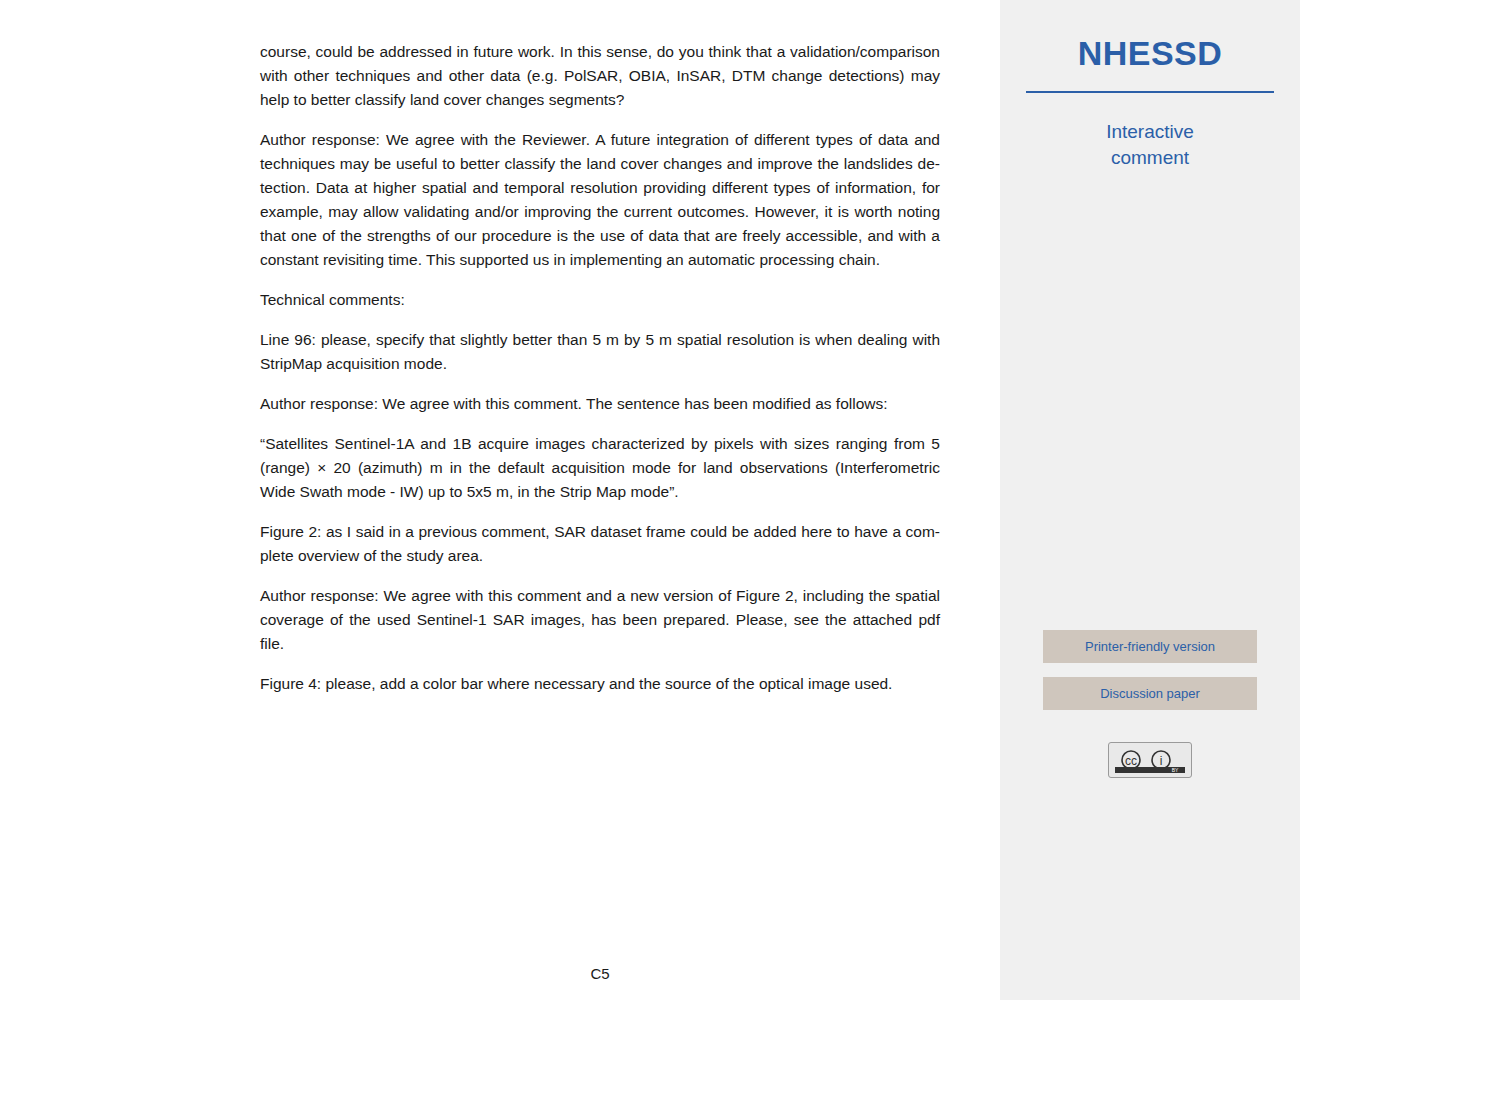NHESSD
Interactive
comment
Printer-friendly version Discussion paper
cc i BY
course, could be addressed in future work. In this sense, do you think that a validation/comparison with other techniques and other data (e.g. PolSAR, OBIA, InSAR, DTM change detections) may help to better classify land cover changes segments?
Author response: We agree with the Reviewer. A future integration of different types of data and techniques may be useful to better classify the land cover changes and improve the landslides detection. Data at higher spatial and temporal resolution providing different types of information, for example, may allow validating and/or improving the current outcomes. However, it is worth noting that one of the strengths of our procedure is the use of data that are freely accessible, and with a constant revisiting time. This supported us in implementing an automatic processing chain.
Technical comments:
Line 96: please, specify that slightly better than 5 m by 5 m spatial resolution is when dealing with StripMap acquisition mode.
Author response: We agree with this comment. The sentence has been modified as follows:
“Satellites Sentinel-1A and 1B acquire images characterized by pixels with sizes ranging from 5 (range) × 20 (azimuth) m in the default acquisition mode for land observations (Interferometric Wide Swath mode - IW) up to 5x5 m, in the Strip Map mode”.
Figure 2: as I said in a previous comment, SAR dataset frame could be added here to have a complete overview of the study area.
Author response: We agree with this comment and a new version of Figure 2, including the spatial coverage of the used Sentinel-1 SAR images, has been prepared. Please, see the attached pdf file.
Figure 4: please, add a color bar where necessary and the source of the optical image used.
C5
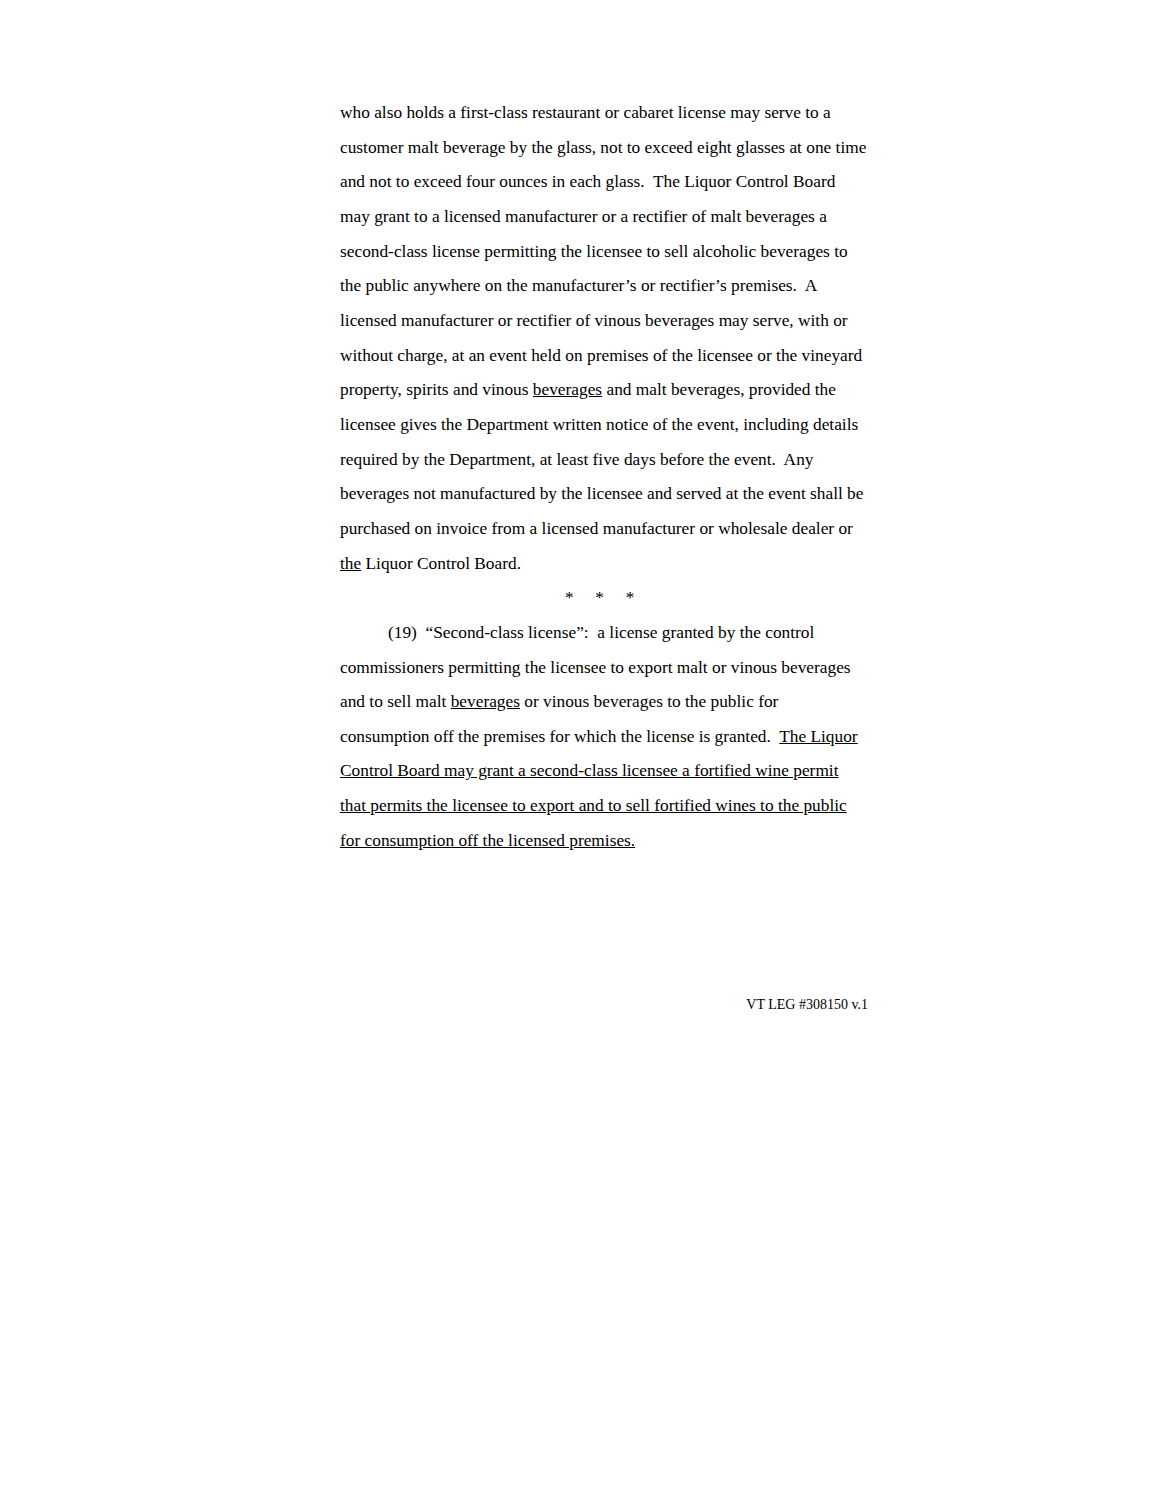who also holds a first-class restaurant or cabaret license may serve to a customer malt beverage by the glass, not to exceed eight glasses at one time and not to exceed four ounces in each glass. The Liquor Control Board may grant to a licensed manufacturer or a rectifier of malt beverages a second-class license permitting the licensee to sell alcoholic beverages to the public anywhere on the manufacturer’s or rectifier’s premises. A licensed manufacturer or rectifier of vinous beverages may serve, with or without charge, at an event held on premises of the licensee or the vineyard property, spirits and vinous beverages and malt beverages, provided the licensee gives the Department written notice of the event, including details required by the Department, at least five days before the event. Any beverages not manufactured by the licensee and served at the event shall be purchased on invoice from a licensed manufacturer or wholesale dealer or the Liquor Control Board.
* * *
(19) “Second-class license”: a license granted by the control commissioners permitting the licensee to export malt or vinous beverages and to sell malt beverages or vinous beverages to the public for consumption off the premises for which the license is granted. The Liquor Control Board may grant a second-class licensee a fortified wine permit that permits the licensee to export and to sell fortified wines to the public for consumption off the licensed premises.
VT LEG #308150 v.1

● Task prompt: Look for the word "Figure". Copy out every line of the data that has it.

● Solution to this problem:
Figure 2: as I said in a previous comment, SAR dataset frame could be added here to have a complete overview of the study area.
Author response: We agree with this comment and a new version of Figure 2, including the spatial coverage of the used Sentinel-1 SAR images, has been prepared. Please, see the attached pdf file.
Figure 4: please, add a color bar where necessary and the source of the optical image used.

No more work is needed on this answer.